Escritores estão perdendo a confiança nos leitores?
Em "Quando Deixamos de Entender o Mundo" (Todavia, tradução de Paloma Vidal), o chileno Benjamín Labatut conta turbulentas histórias de pesquisadores que mudaram o rumo da ciência, da humanidade e do planeta num passado recente. No último conto do bom livro, um traço que atazana a literatura contemporânea: o autor desvela o que havia deixado subentendido em outros momentos.
Muitos escritores e editores parecem preocupados em ter certeza de que leitores entenderão exatamente o que desejam que entendam com a literatura. Cercam o espaço para interpretações, justificam escolhas do autor, apostam num didatismo sonolento para que livros passem uma mensagem clara, sem brecha para as dubiedades, contradições, diferentes visões possíveis.
No excelente "O Invencível Verão de Liliana", de Cristina Rivera Garza (Autêntica Contemporânea, tradução de Silvia Massimini Felix), por exemplo, uma nota de rodapé corre para explicar uma decisão da autora que caberia aos leitores compreender (ou não compreender, o que deveria fazer parte do jogo).
Para ficarmos em mais uma amostra, na resenha de "Salvar o Fogo", de Itamar Vieira Junior (Todavia), manifestei o incômodo com uma narrativa preocupada em garantir com que estejamos de certo lado da história. Muitas vezes o que convém à vida não é o ideal para a arte.

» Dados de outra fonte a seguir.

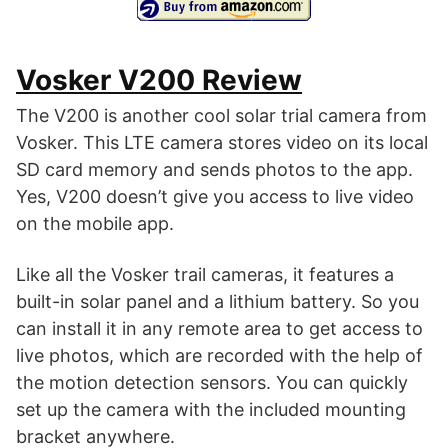
Vosker V200 Review
The V200 is another cool solar trial camera from
Vosker. This LTE camera stores video on its local
SD card memory and sends photos to the app.
Yes, V200 doesn’t give you access to live video
on the mobile app.
Like all the Vosker trail cameras, it features a
built-in solar panel and a lithium battery. So you
can install it in any remote area to get access to
live photos, which are recorded with the help of
the motion detection sensors. You can quickly
set up the camera with the included mounting
bracket anywhere.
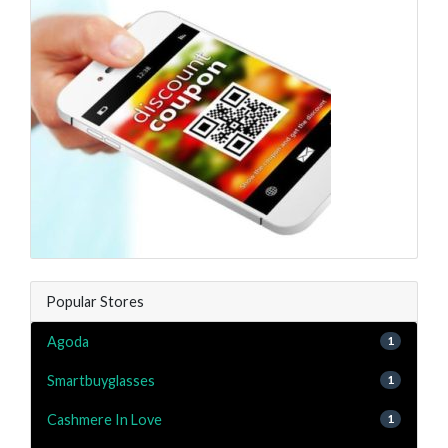
Popular Stores
Agoda
1
Smartbuyglasses
1
Cashmere In Love
1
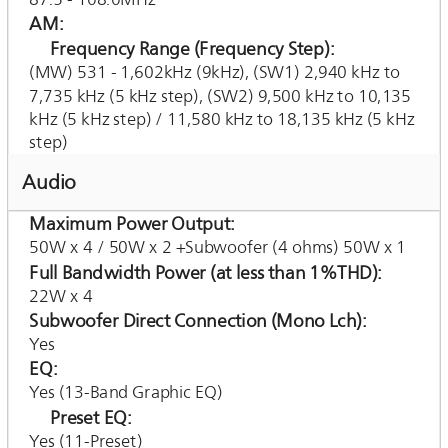
AM
Frequency Range (Frequency Step)
(MW) 531 - 1,602kHz (9kHz), (SW1) 2,940 kHz to
7,735 kHz (5 kHz step), (SW2) 9,500 kHz to 10,135
kHz (5 kHz step) / 11,580 kHz to 18,135 kHz (5 kHz
step)
Audio
Maximum Power Output
50W x 4 / 50W x 2 +Subwoofer (4 ohms) 50W x 1
Full Bandwidth Power (at less than 1%THD)
22W x 4
Subwoofer Direct Connection (Mono Lch)
Yes
EQ
Yes (13-Band Graphic EQ)
Preset EQ
Yes (11-Preset)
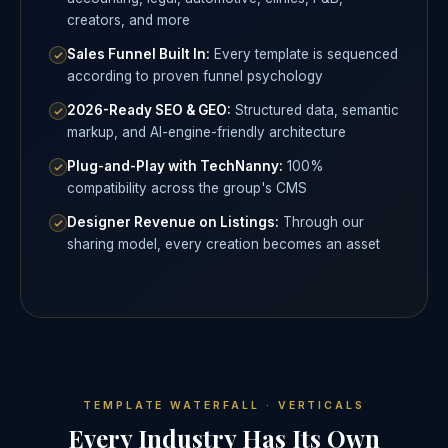
creators, and more
Sales Funnel Built In:
Every template is sequenced
according to proven funnel psychology
2026-Ready SEO & GEO:
Structured data, semantic
markup, and AI-engine-friendly architecture
Plug-and-Play with TechNanny:
100%
compatibility across the group's CMS
Designer Revenue on Listings:
Through our
sharing model, every creation becomes an asset
TEMPLATE WATERFALL · VERTICALS
Every Industry Has Its Own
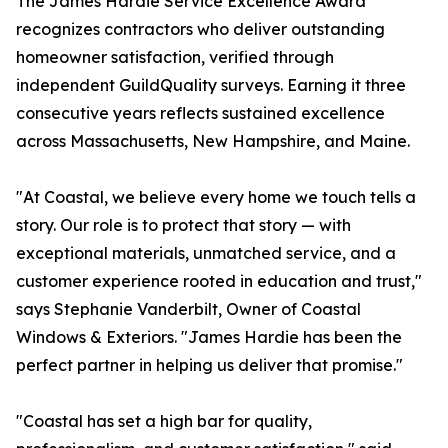
The James Hardie Service Excellence Award
recognizes contractors who deliver outstanding
homeowner satisfaction, verified through
independent GuildQuality surveys. Earning it three
consecutive years reflects sustained excellence
across Massachusetts, New Hampshire, and Maine.
"At Coastal, we believe every home we touch tells a
story. Our role is to protect that story — with
exceptional materials, unmatched service, and a
customer experience rooted in education and trust,"
says Stephanie Vanderbilt, Owner of Coastal
Windows & Exteriors. "James Hardie has been the
perfect partner in helping us deliver that promise."
"Coastal has set a high bar for quality,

Por razões profissionais, venho lendo um grande volume de romances escritos em língua portuguesa nos últimos anos. São trabalhos publicados por uma gama imensa de editoras e por escritores em momentos bem díspares da carreira.

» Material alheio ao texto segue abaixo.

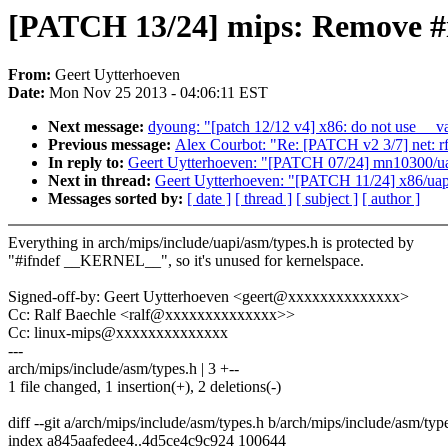
[PATCH 13/24] mips: Remove #i
From:
Geert Uytterhoeven
Date:
Mon Nov 25 2013 - 04:06:11 EST
Next message:
dyoung: "[patch 12/12 v4] x86: do not use __va 
Previous message:
Alex Courbot: "Re: [PATCH v2 3/7] net: rf
In reply to:
Geert Uytterhoeven: "[PATCH 07/24] mn10300/uap
Next in thread:
Geert Uytterhoeven: "[PATCH 11/24] x86/uapi
Messages sorted by:
[ date ]
[ thread ]
[ subject ]
[ author ]
Everything in arch/mips/include/uapi/asm/types.h is protected by
"#ifndef __KERNEL__", so it's unused for kernelspace.
Signed-off-by: Geert Uytterhoeven <geert@xxxxxxxxxxxxxx>
Cc: Ralf Baechle <ralf@xxxxxxxxxxxxxx>>
Cc: linux-mips@xxxxxxxxxxxxxx
---
arch/mips/include/asm/types.h | 3 +--
1 file changed, 1 insertion(+), 2 deletions(-)
diff --git a/arch/mips/include/asm/types.h b/arch/mips/include/asm/typ
index a845aafedee4..4d5ce4c9c924 100644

Tenho percebido que essa vontade de garantir o pleno entendimento da história vem ganhando uma nova vertente. Deslocam-se as chaves interpretativas do texto literário em si para já escancará-las em notas introdutórias ou apresentações escritas pelo próprio autor. A incidência parece ser maior em títulos autopublicados ou que não passam por um trabalho atento de edição.
Veja bem, não me refiro a contextualizações sobre um grande clássico ou a explicações a respeito de certas escolhas de um tradutor. O problema também não está em aparatos críticos ou em prefácios que pincelam a trajetória e certas marcas do autor (tipo de material que, diga-se, fica melhor no final do livro; sou do time dos posfácios).
Aponto uma outra questão. São esforços do autor para argumentar sobre decisões tomadas em pontos delicados do enredo, explicar escolhas estilísticas, proteger-se de quem eventualmente pode não entender ou não gostar do que irá ler. Já trombei até com esboços de pedidos de desculpas por personagens que não soam como cristais perfeitos para quem busca na arte a idealização que não encontra no mundo.
É uma evidente busca por apresentar a criatura já domada, fazendo com que o leitor adentre à narrativa com o olhar bem direcionado, domesticado. Numa mistura de insegurança e condescendência com a própria escrita, diversos autores pesam a mão para limitar o universo interpretativo e tentar controlar os passos de quem está prestes a mergulhar no texto.
Não fulanizo a questão porque os casos são diversos e foram notados - e se avolumaram - ao longo de meses, mais de ano. Fico com uma impressão: a confiança nos bons leitores anda cada vez mais baixa.